--- Work to complete ---
Find the word "highway" in the listing. Copy out each line where it occurs.

--- Data ---
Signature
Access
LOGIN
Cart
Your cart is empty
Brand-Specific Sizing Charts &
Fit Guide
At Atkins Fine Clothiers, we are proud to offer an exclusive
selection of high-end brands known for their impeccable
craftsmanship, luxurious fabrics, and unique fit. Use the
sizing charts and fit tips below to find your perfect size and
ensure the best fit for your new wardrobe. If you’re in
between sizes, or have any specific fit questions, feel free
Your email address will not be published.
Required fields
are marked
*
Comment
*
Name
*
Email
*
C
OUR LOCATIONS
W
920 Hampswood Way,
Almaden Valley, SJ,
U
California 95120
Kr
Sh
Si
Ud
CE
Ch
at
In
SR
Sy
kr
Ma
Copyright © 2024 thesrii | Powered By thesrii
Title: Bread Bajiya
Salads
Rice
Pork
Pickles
--
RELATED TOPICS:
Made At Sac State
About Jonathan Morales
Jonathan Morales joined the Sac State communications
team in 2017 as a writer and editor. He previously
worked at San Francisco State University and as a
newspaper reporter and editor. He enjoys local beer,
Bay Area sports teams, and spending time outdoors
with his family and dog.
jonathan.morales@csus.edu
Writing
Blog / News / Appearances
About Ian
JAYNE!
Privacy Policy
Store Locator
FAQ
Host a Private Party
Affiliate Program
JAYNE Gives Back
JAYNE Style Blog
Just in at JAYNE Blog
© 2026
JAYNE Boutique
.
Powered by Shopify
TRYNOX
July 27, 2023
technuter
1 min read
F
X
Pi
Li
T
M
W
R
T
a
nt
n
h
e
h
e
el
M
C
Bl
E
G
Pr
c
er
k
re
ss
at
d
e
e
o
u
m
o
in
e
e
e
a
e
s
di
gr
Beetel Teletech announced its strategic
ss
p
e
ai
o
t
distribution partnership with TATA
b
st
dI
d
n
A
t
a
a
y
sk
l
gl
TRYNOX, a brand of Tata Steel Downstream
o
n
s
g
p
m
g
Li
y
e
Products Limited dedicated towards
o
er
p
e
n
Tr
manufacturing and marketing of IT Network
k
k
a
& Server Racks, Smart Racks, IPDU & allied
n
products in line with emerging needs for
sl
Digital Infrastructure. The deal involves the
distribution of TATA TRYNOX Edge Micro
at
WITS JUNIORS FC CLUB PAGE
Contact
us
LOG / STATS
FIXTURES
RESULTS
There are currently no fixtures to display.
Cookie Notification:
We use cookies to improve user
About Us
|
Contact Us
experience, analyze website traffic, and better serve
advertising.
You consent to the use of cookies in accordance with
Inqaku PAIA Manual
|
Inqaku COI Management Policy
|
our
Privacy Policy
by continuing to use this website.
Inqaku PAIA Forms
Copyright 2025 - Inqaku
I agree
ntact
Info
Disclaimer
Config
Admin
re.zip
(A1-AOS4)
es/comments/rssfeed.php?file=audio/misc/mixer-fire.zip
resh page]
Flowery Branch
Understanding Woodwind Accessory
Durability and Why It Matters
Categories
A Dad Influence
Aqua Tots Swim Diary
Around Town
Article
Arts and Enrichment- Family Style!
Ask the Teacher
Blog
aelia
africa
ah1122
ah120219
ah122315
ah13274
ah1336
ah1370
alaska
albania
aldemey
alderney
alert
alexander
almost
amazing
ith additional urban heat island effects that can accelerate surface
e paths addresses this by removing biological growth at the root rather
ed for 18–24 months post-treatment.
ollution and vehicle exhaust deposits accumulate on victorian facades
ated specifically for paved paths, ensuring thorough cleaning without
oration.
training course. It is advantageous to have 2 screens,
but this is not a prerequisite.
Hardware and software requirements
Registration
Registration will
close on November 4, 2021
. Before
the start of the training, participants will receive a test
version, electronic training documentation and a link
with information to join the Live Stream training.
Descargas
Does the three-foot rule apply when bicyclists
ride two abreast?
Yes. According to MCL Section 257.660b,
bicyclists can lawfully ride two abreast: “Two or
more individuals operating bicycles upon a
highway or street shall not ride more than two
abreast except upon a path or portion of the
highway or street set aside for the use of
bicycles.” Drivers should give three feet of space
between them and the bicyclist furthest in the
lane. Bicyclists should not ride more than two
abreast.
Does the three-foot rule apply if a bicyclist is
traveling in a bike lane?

--- Result of the task ---
highway or street shall not ride more than two
highway or street set aside for the use of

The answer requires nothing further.